Le 25 juin, l’Union du peuple gabonais (UPG) a ouvert un nouveau chapitre de son histoire. Réunie en congrès extraordinaire, la formation politique a élu Marie Joselle Itsana à sa présidence. Première femme à diriger le parti fondé par Pierre Mamboundou, elle succède à Mathieu Mboumba Nziengui avec l’ambition de rassembler les militants et de relancer l’UPG sur la scène politique nationale.

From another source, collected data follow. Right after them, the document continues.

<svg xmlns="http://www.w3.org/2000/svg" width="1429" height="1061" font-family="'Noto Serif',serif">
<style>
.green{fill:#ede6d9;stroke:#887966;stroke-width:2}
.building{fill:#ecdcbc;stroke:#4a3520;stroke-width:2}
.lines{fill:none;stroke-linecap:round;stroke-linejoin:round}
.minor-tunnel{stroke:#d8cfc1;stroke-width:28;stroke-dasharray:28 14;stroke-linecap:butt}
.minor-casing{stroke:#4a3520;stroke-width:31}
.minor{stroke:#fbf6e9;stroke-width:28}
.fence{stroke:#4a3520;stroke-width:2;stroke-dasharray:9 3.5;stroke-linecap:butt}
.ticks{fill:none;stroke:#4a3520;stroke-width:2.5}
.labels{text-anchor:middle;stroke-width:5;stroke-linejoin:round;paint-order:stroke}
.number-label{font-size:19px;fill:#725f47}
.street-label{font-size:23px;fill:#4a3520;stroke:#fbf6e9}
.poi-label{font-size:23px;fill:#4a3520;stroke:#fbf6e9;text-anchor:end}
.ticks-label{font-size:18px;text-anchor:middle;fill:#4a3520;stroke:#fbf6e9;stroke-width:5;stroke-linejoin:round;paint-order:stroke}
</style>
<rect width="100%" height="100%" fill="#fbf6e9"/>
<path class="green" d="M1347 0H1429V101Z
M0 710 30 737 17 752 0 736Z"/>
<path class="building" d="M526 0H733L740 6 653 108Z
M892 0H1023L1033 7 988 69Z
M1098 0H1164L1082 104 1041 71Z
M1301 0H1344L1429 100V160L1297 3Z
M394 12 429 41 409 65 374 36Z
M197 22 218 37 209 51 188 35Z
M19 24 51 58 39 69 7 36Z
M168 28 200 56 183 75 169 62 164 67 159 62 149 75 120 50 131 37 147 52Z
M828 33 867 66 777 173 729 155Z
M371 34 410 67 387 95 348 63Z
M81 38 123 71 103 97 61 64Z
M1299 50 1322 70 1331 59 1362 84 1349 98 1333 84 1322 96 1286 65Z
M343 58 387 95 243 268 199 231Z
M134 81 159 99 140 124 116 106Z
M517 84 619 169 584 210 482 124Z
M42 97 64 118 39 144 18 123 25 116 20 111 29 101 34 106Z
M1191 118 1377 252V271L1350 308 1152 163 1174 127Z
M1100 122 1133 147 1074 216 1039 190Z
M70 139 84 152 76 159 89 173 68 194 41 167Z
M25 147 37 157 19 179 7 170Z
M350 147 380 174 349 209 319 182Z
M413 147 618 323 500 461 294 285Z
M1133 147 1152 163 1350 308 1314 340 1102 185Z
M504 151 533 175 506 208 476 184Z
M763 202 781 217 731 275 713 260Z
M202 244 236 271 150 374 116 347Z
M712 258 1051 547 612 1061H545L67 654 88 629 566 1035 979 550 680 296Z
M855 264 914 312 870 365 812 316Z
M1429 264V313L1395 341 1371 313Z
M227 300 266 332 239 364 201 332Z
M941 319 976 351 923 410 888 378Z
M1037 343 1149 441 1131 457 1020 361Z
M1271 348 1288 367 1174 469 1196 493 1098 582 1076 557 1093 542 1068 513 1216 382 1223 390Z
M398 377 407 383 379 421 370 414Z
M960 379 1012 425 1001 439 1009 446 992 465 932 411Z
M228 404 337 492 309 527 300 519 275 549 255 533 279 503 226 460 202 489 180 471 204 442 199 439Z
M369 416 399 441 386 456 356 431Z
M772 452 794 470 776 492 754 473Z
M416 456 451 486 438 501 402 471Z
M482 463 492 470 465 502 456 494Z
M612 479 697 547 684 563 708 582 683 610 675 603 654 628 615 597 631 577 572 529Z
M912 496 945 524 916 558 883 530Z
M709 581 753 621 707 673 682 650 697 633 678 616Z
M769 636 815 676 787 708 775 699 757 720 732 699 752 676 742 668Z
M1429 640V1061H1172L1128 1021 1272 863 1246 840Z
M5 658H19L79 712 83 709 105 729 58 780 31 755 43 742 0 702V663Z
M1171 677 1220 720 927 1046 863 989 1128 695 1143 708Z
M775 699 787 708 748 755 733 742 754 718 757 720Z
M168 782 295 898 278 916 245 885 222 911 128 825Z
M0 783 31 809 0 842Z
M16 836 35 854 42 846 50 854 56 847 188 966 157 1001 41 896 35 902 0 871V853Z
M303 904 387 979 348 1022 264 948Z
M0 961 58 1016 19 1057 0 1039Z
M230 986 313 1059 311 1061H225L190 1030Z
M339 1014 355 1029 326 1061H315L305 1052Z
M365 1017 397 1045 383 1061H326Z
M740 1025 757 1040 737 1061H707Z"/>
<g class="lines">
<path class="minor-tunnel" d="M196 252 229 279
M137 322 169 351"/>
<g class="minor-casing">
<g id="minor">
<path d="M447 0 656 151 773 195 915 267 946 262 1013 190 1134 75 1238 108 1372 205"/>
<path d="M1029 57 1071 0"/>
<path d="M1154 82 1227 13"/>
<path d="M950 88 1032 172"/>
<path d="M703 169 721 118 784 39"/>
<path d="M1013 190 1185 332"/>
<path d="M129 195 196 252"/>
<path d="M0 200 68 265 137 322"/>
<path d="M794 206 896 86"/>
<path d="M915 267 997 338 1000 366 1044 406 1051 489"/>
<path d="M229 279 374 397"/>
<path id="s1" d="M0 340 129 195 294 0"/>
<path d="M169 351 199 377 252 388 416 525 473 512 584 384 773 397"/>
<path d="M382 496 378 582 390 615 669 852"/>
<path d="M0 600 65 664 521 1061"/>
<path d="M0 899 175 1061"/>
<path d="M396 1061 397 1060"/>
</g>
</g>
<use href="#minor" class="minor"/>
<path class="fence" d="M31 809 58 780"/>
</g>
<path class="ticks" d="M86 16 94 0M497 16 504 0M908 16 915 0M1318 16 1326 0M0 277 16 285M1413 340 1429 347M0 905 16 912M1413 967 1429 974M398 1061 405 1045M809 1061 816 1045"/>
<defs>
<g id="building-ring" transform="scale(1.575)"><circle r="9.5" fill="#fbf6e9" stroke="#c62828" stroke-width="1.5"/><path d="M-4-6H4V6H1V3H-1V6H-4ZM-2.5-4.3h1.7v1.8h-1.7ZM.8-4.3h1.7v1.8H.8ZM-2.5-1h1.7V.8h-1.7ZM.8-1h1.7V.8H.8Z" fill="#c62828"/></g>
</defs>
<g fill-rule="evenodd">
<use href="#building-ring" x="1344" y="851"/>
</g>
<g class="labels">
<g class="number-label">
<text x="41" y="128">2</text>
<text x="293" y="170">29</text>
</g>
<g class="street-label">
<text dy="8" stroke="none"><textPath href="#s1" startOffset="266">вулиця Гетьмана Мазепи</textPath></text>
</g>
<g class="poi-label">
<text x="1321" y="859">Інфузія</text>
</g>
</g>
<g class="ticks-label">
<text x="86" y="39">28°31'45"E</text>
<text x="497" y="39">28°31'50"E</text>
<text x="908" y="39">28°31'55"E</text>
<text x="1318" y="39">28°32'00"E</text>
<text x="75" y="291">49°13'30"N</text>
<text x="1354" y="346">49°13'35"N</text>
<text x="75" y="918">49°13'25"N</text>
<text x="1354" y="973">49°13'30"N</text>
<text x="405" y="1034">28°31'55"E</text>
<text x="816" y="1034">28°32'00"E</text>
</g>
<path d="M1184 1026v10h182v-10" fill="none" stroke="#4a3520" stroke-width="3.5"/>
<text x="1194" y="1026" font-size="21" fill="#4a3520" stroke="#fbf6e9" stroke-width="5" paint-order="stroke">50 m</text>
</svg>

La nouvelle présidente de l’UPG, Marie Joselle Itsana s’exprimant, le 25 juin 2026. © D.R.

 

L’Union du peuple gabonais (UPG) a désormais une nouvelle présidente. Réuni en congrès extraordinaire le 25 juin, le parti créé par Pierre Mamboundou a désigné Marie Joselle Itsana pour succéder à Mathieu Mboumba Nziengui, disparu il y a près d’un an. Cette élection met également un terme à l’intérim assuré par le secrétaire général, Aleck Nziengui, qui a piloté, avec son équipe, l’organisation de ces assises destinées à renouveler la direction du parti et à l’adapter aux exigences de la nouvelle loi sur les partis politiques. Deux candidats étaient en compétition.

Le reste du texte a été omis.